**Task to carry out:**
In the copy, leave out the pictures and repeat all records exactly.

**Data records:**
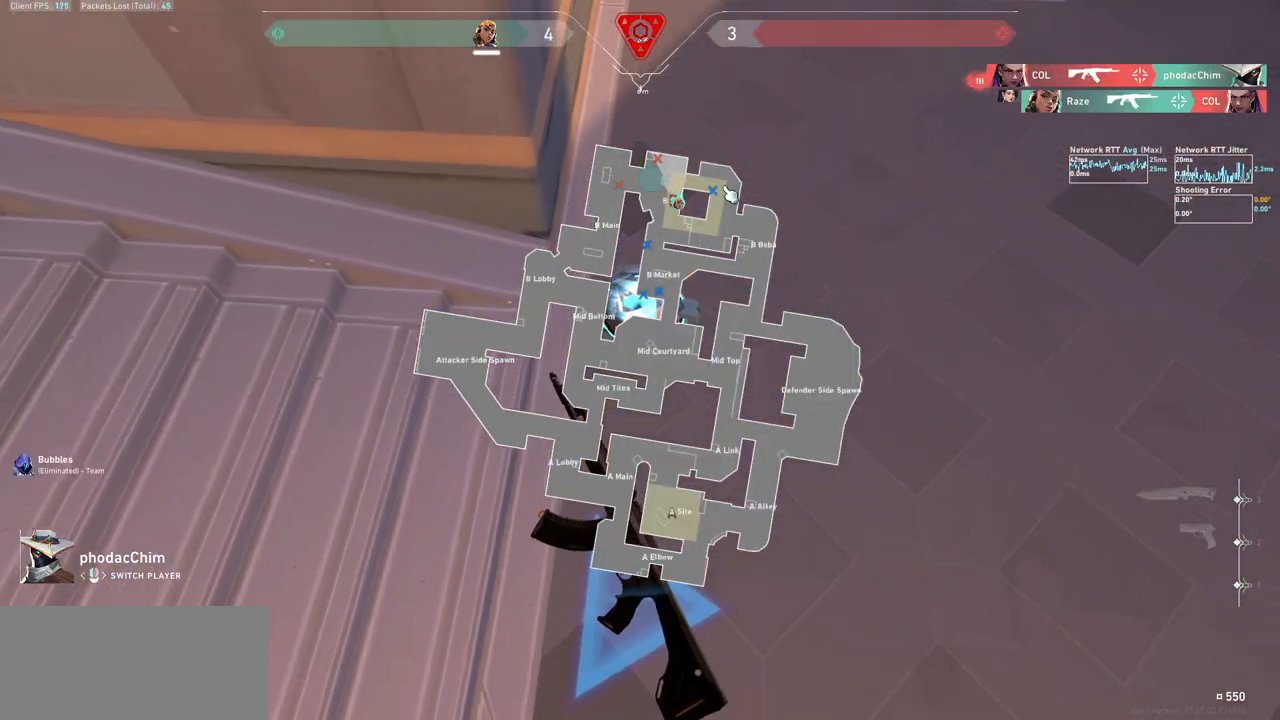
{"keys": [], "mouse": [], "events": [[300, "mouse_mb5", "up"]]}
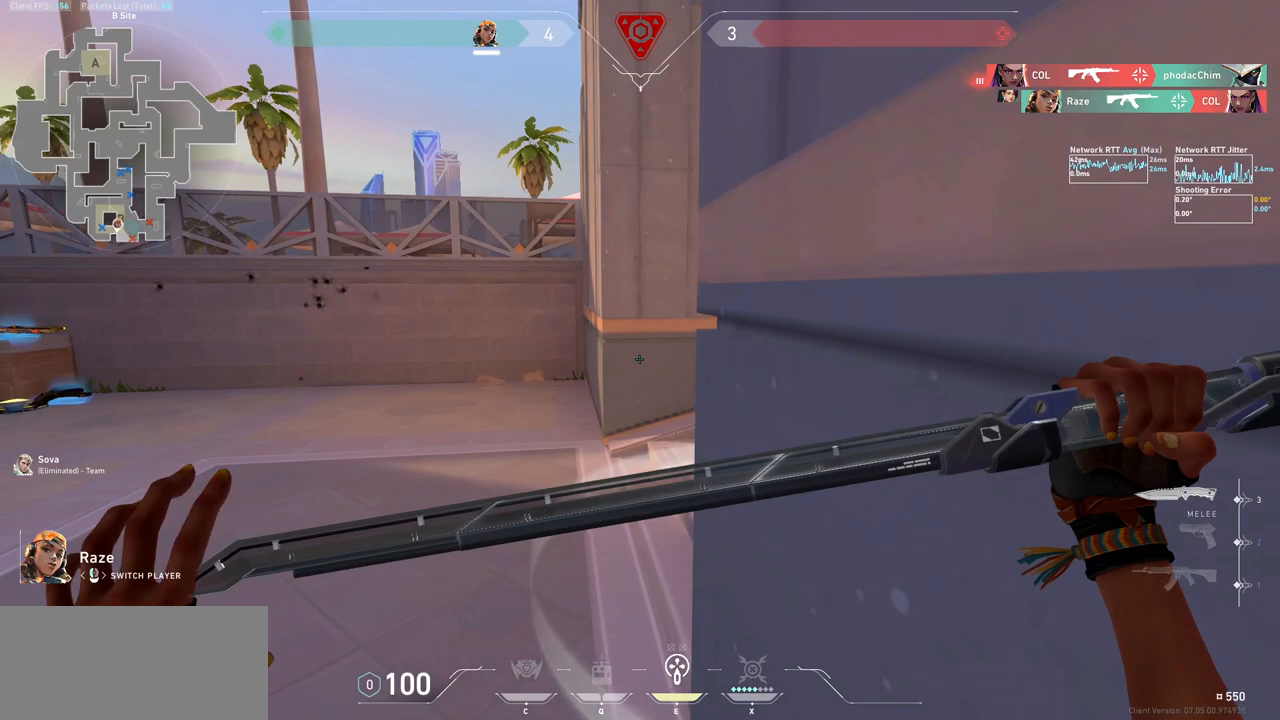
{"keys": [], "mouse": [], "events": []}
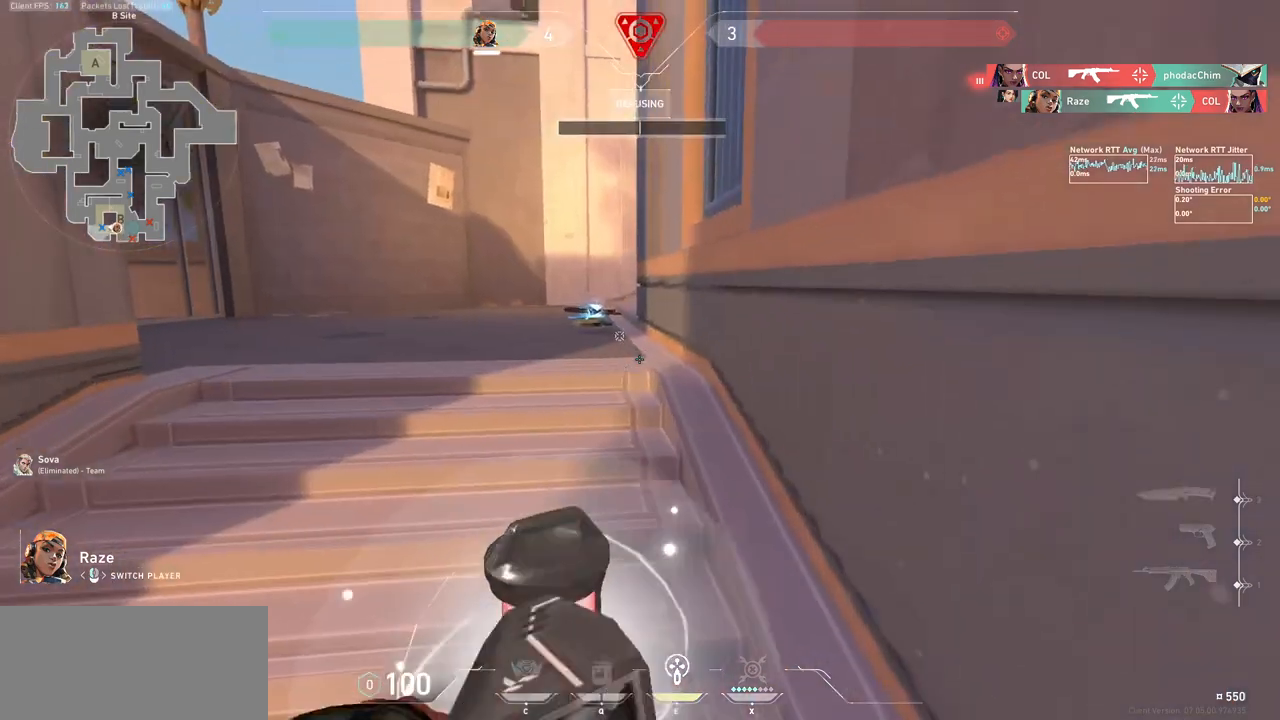
{"keys": ["tab"], "mouse": [], "events": [[100, "tab", "down"]]}
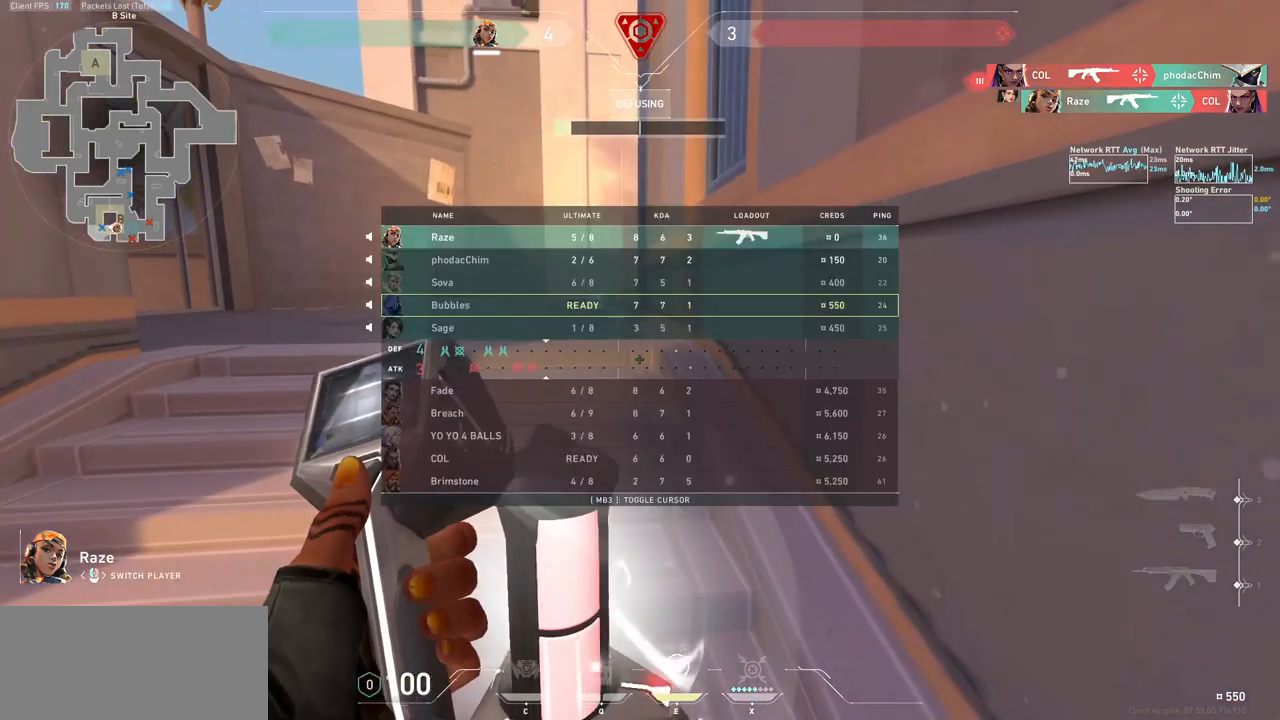
{"keys": ["tab"], "mouse": [], "events": []}
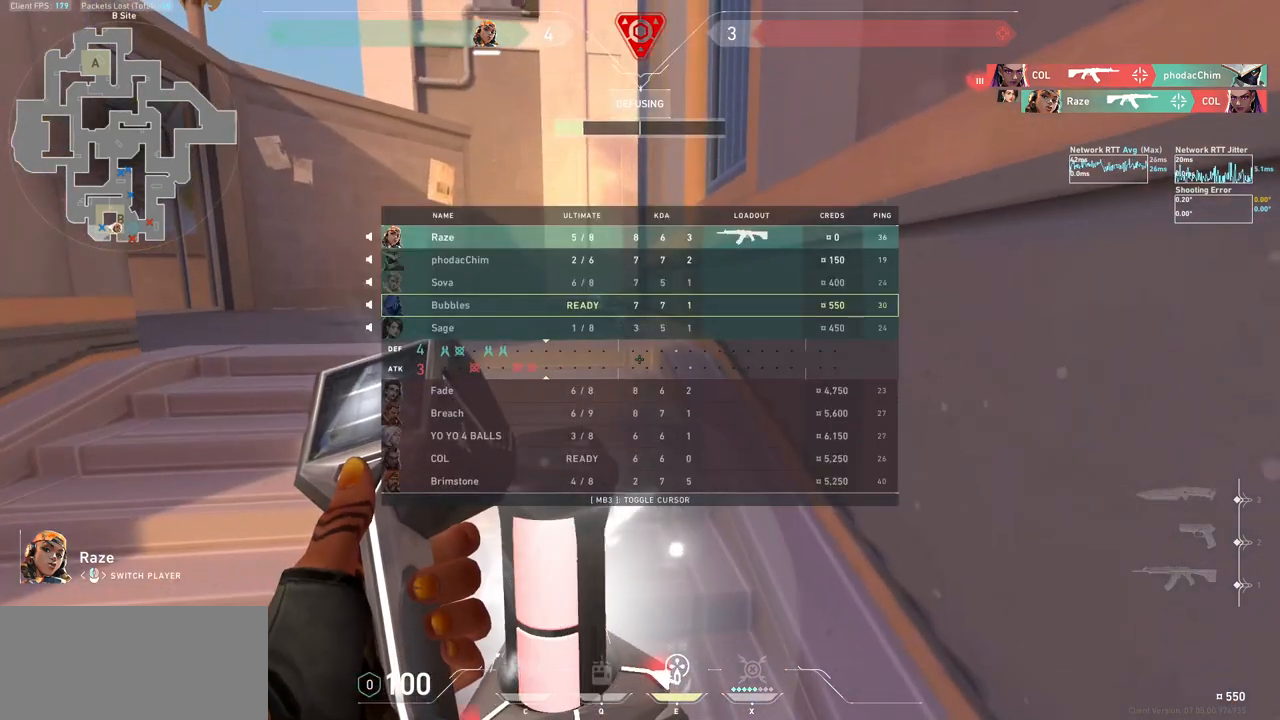
{"keys": ["tab"], "mouse": [], "events": []}
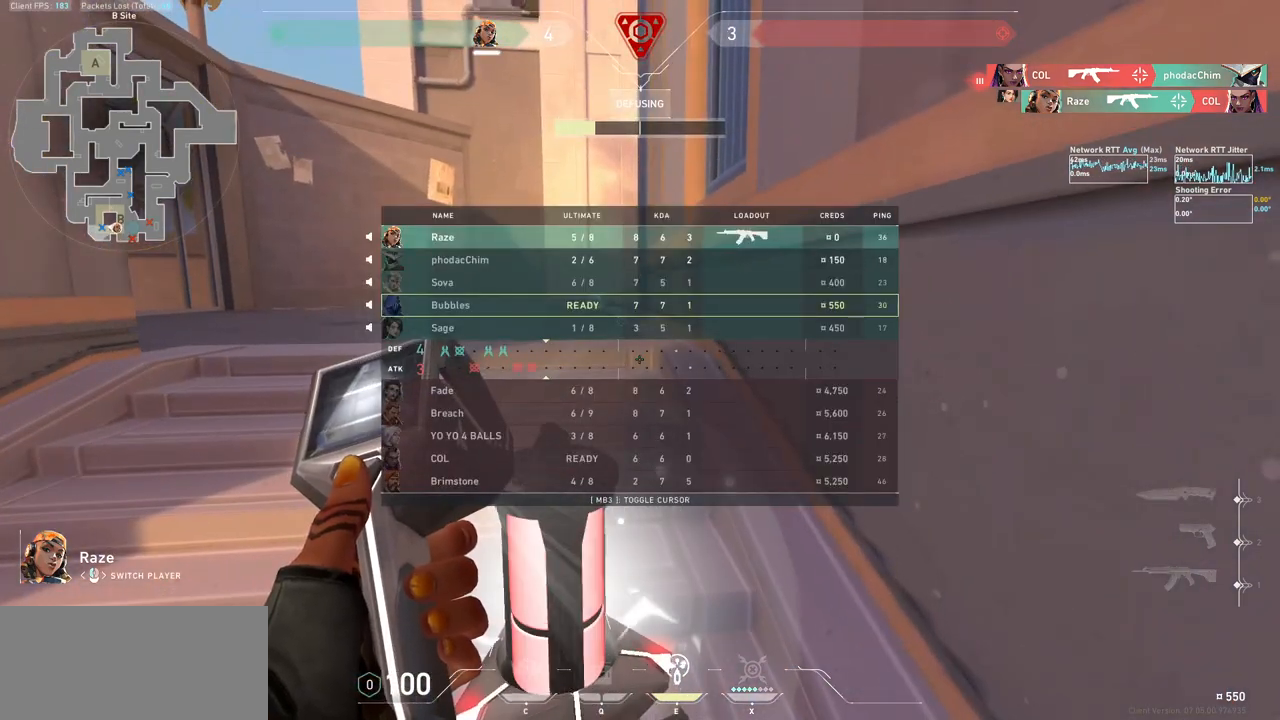
{"keys": ["tab"], "mouse": [], "events": []}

**Answer for this exercise:**
{"keys": [], "mouse": [], "events": [[300, "mouse_mb5", "up"]]}
{"keys": [], "mouse": [], "events": []}
{"keys": ["tab"], "mouse": [], "events": [[100, "tab", "down"]]}
{"keys": ["tab"], "mouse": [], "events": []}
{"keys": ["tab"], "mouse": [], "events": []}
{"keys": ["tab"], "mouse": [], "events": []}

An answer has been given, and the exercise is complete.